È una tecnica di allungamento muscolare che prevede la partecipazione attiva da parte del paziente nel determinare la direzione, la durata e l’intensità dell’applicazione manuale del terapista. L’approccio miofasciale non si effettua sul paziente, ma insieme al paziente, stimolando in ultima analisi l’apprendimento di tecniche di autocorrezione. Le sedute di trattamento non devono seguire un rigido protocollo terapeutico pianificato unilateralmente dal terapista, ma si devono aggiustare in funzione alle risposte trasmesse dal corpo del paziente e dalle sensazioni verbalizzate dallo stesso. Si deve istruire il paziente a sentire e focalizzare razionalmente le sensazioni del suo corpo per dirigere la mano del terapista e assecondarne i movimenti. Quando paziente e terapista raggiungono un buon livello di conoscenza, fiducia e affiatamento, è difficile capire chi dirige e chi esegue le manovre correttive all’interno di una sessione di trattamento.

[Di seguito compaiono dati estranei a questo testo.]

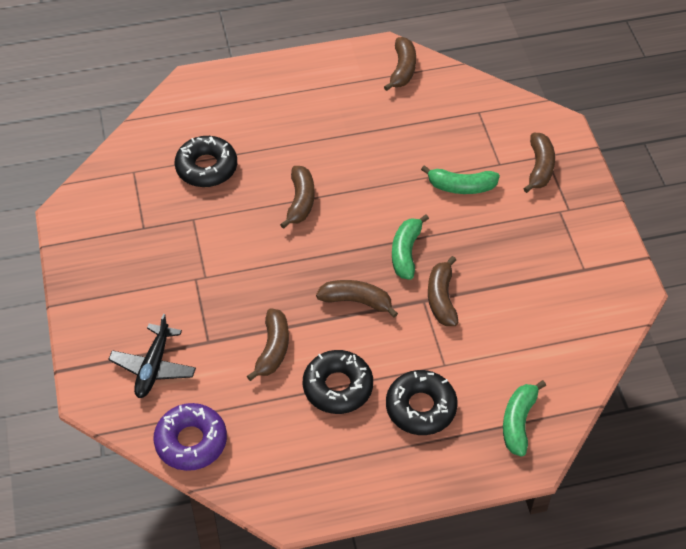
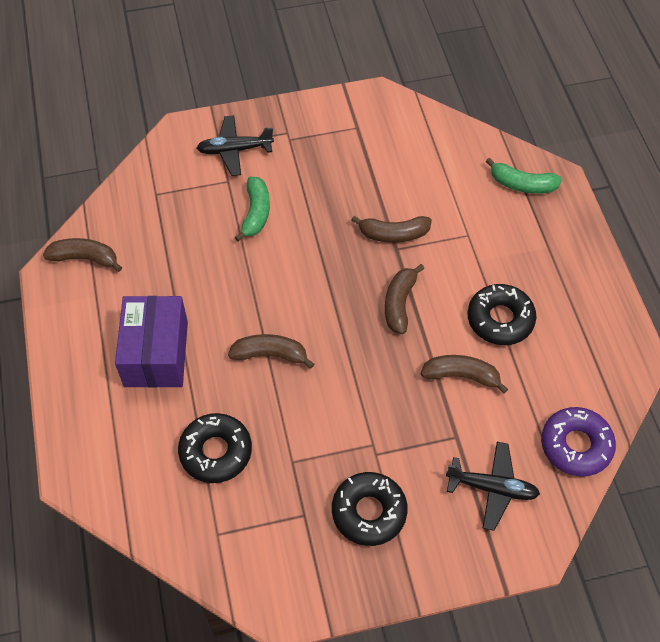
camera: 90 degrees left, 5 degrees up
black donut [386,370,458,435] -> black donut moved to [332,472,408,546]
green banana [392,214,429,280] -> none
brown banana [523,133,555,193] -> black plane [197,115,274,176]
none -> purple box [115,296,188,388]

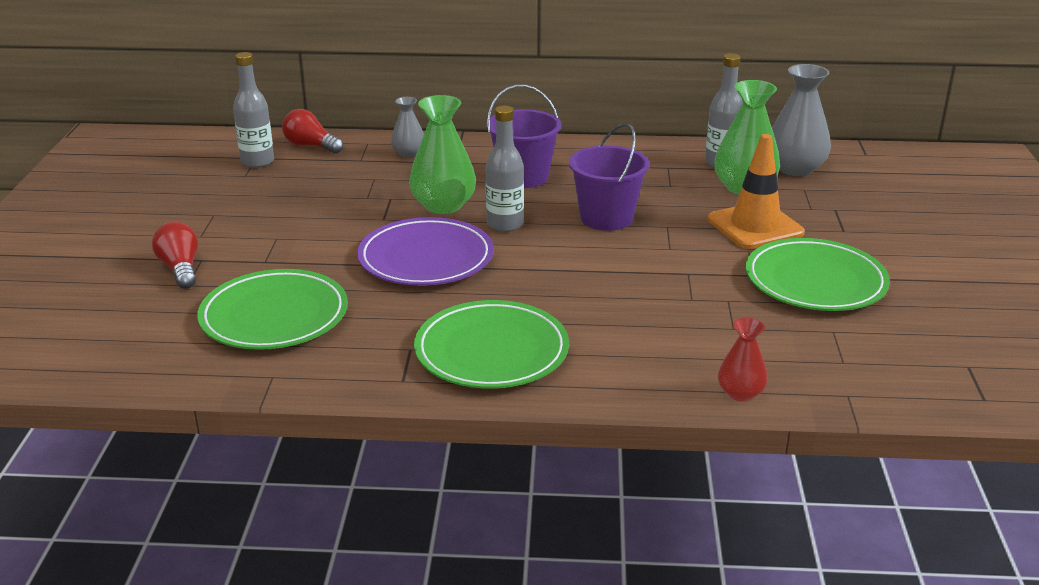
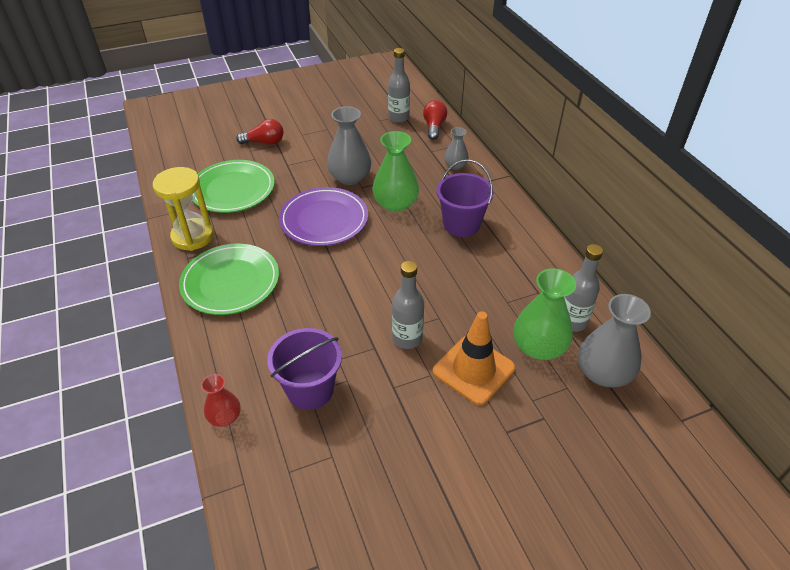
camera: 65 degrees right, 15 degrees up
red light bulb [152,222,198,289] -> red light bulb turned 45 degrees clockwise [236,119,284,145]
grey bottle [486,106,524,232] -> grey bottle moved to [392,261,424,349]
purple bucket [569,123,649,231] -> purple bucket moved to [267,328,342,410]
green plate [746,238,890,311] -> none
none -> yellow hourglass [153,167,214,251]
none -> grey vase [327,106,371,185]

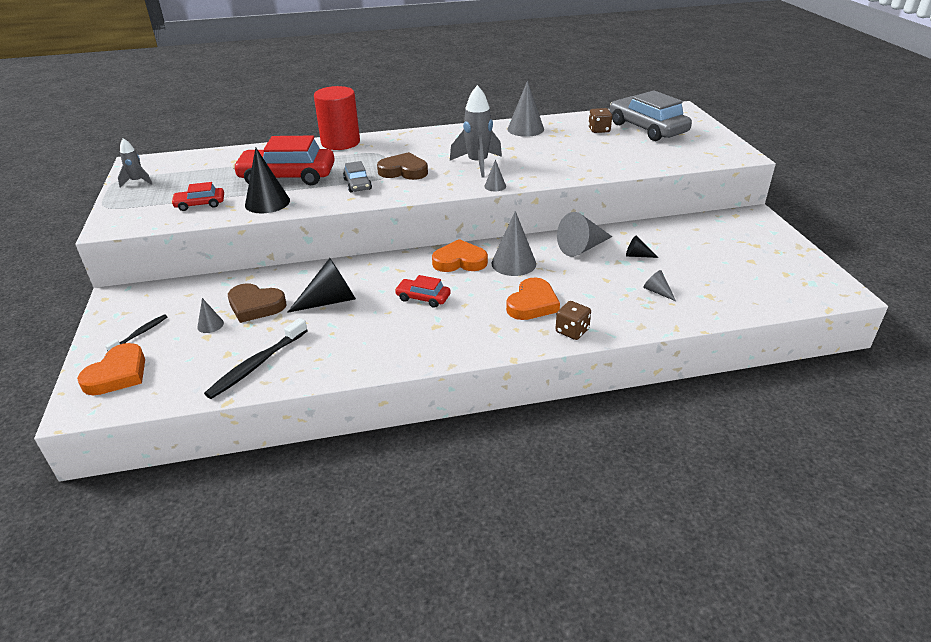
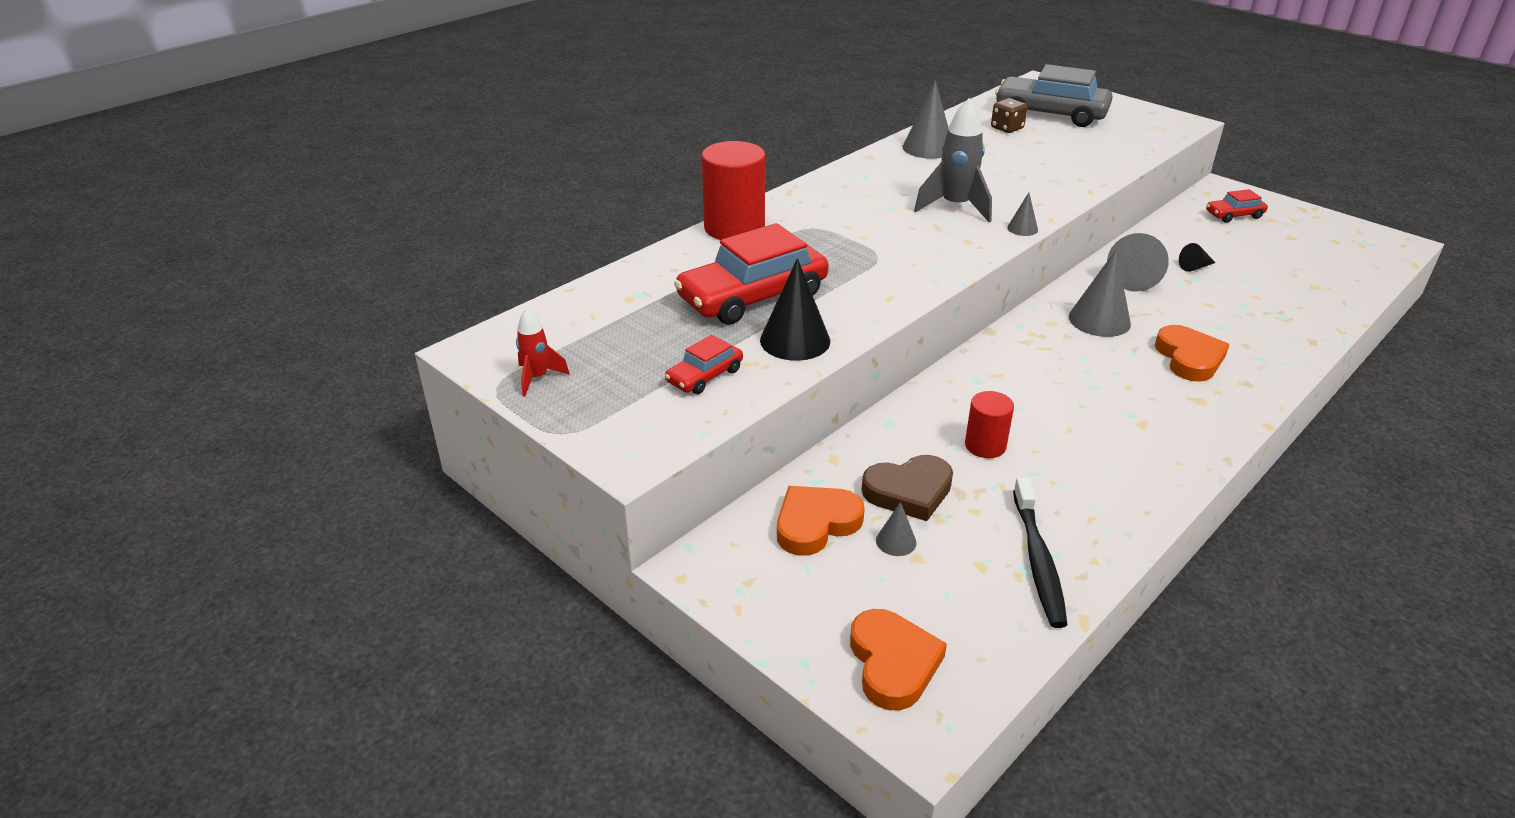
camera: 35 degrees left, 0 degrees up
black toothbrush [105,314,167,351] -> none
grey rocket [118,138,152,187] -> red rocket [516,308,570,397]
black cone [287,258,356,313] -> red cylinder [965,391,1014,458]
grey car [343,161,372,192] -> none
brown heart [377,152,428,180] -> none
red car [395,275,451,308] -> red car moved to [1206,189,1268,223]
orange heart [432,239,488,272] -> orange heart moved to [777,486,865,556]
brown dice [555,301,591,340] -> none
grey cone [643,270,676,301] -> none

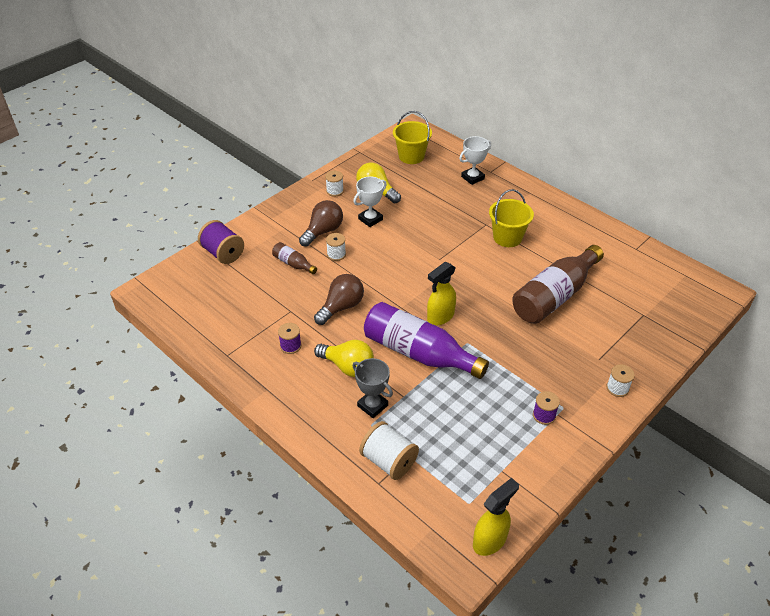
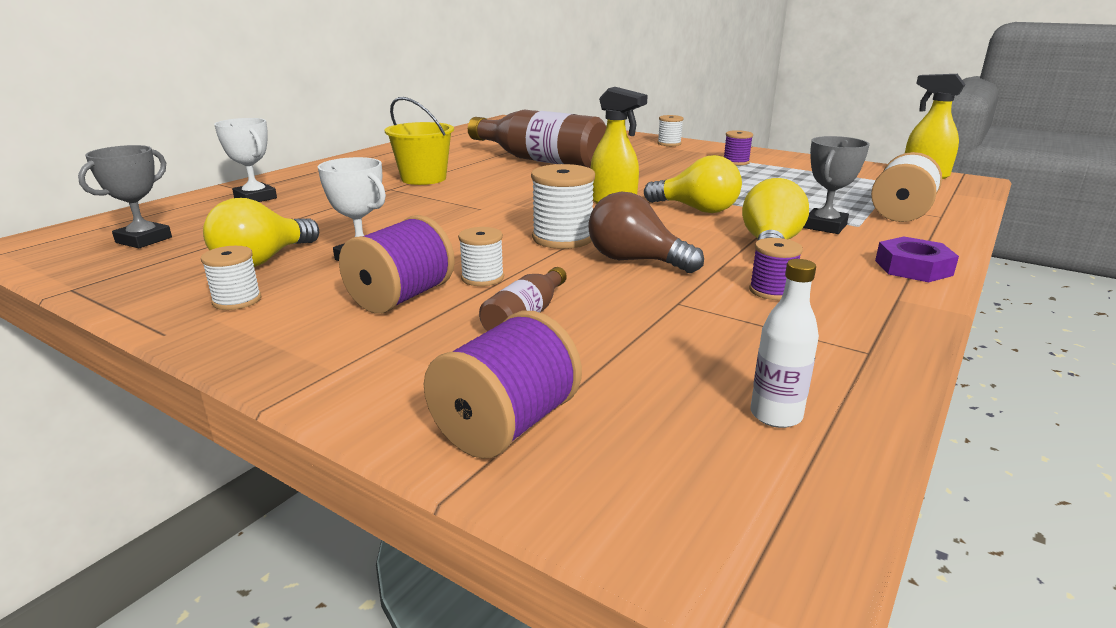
camera: 100 degrees left, 20 degrees down
brown light bulb [299,200,343,247] -> purple spool [339,215,455,314]
purple bottle [364,302,489,379] -> yellow light bulb [644,155,742,213]
yellow bucket [393,111,432,164] -> grey trophy [78,145,172,248]
none -> white spool [531,164,595,249]
none -> white bottle [751,259,819,428]
none -> purple nut [875,237,959,282]

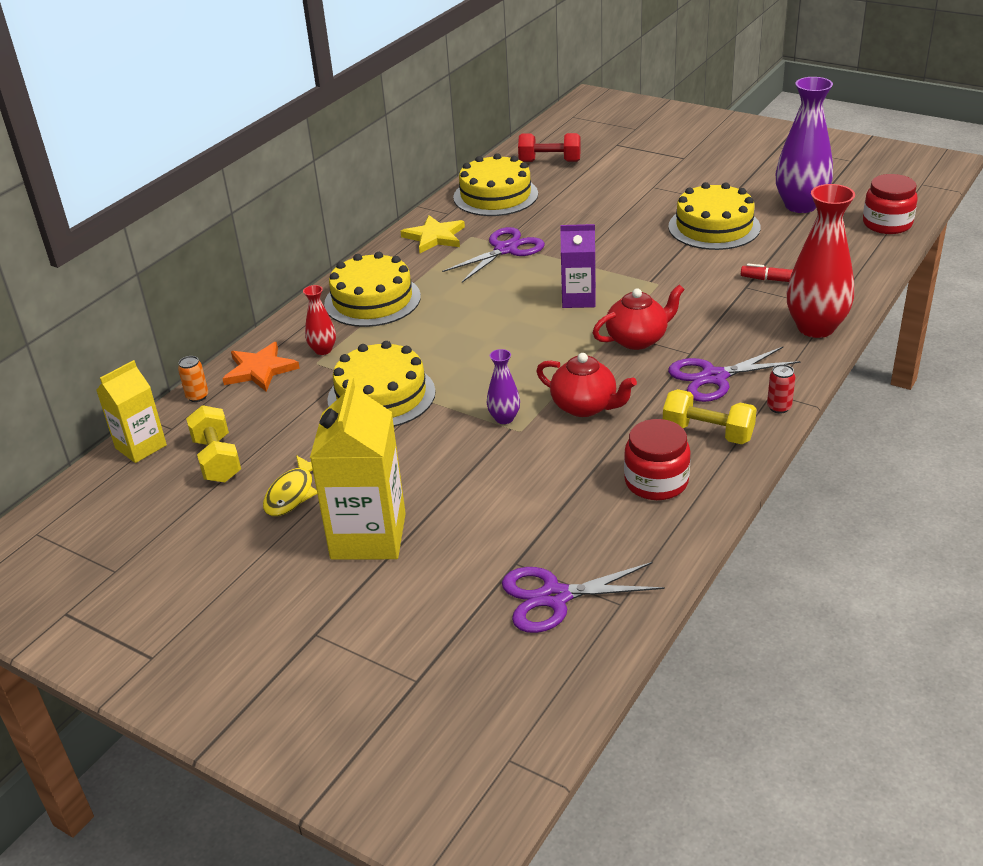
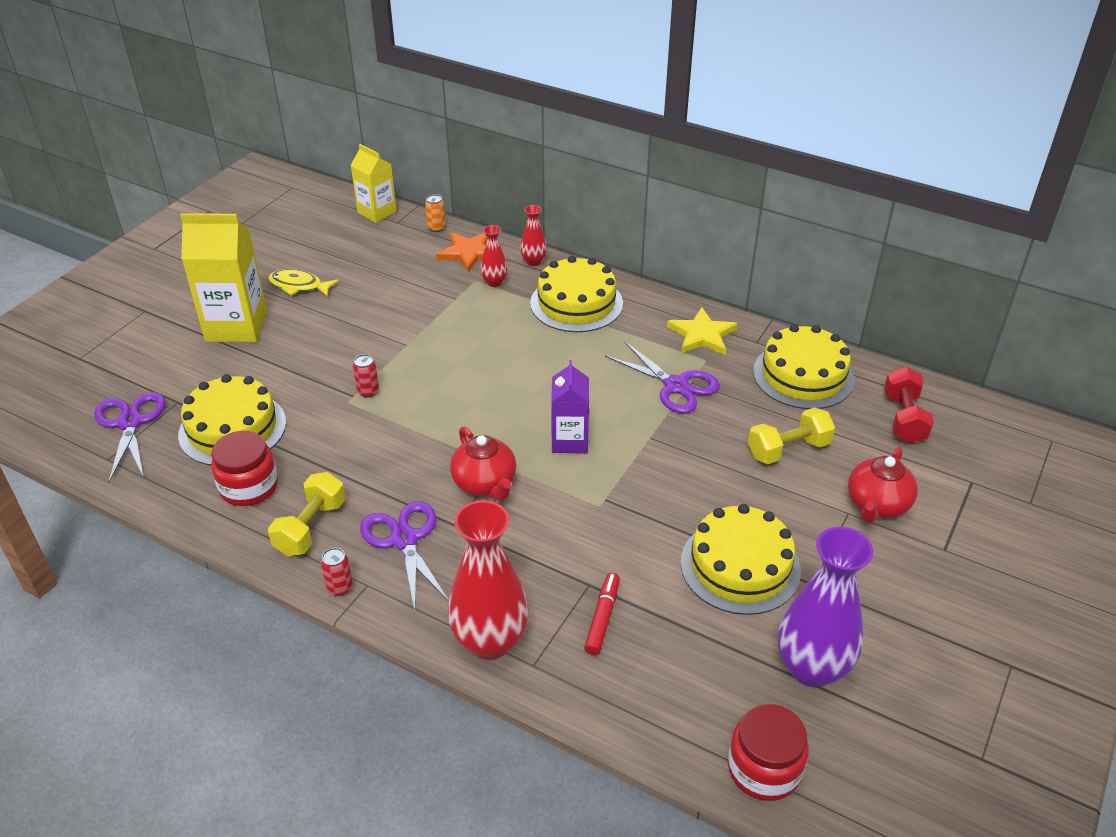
camera: 85 degrees right, 5 degrees up
yellow dumbbell [186,405,241,483] -> yellow dumbbell moved to [748,407,835,464]
yellow cake [327,341,435,427] -> yellow cake moved to [178,374,286,465]
purple vase [487,349,520,424] -> red can [353,354,379,398]
red teapot [536,353,637,417] -> red teapot moved to [848,447,918,523]
none -> red vase [520,205,547,266]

La terapia miofasciale non è finalizzata a ridisegnare l’allineamento del corpo seguendo un modello predeterminato di equilibrio: la priorità è comprendere se le posture e gli aggiustamenti assunti dal corpo sono i più economici e appropriati per una buona mobilità articolare, o non siano il frutto di dolori o restrizioni che ne limitano i movimenti. L’allungamento si applica a quei tessuti la cui tensione è eccessiva e protratta nel tempo, requisiti questi sufficienti per instaurare addensamento fibroso, retrazioni e conseguente perdita di fluidità nei movimenti. Le tecniche di allungamento sportivo comunemente usate, come lo stretching attivo, sono efficaci nell’incrementare l’allungamento globale degli elementi contrattili del muscolo, ma il rivestimento fasciale può non essere coinvolto dalle sollecitazioni applicate, specialmente se le posture vengono mantenute poco, se si effettuano piccoli rimbalzi o se la respirazione non è specifica. Come un elastico vecchio, la fascia si distenderà solo nei punti dove già possiede una buona capacità deformabile, ma le singole unità miofasciali retratte e congestionate rimarranno tali.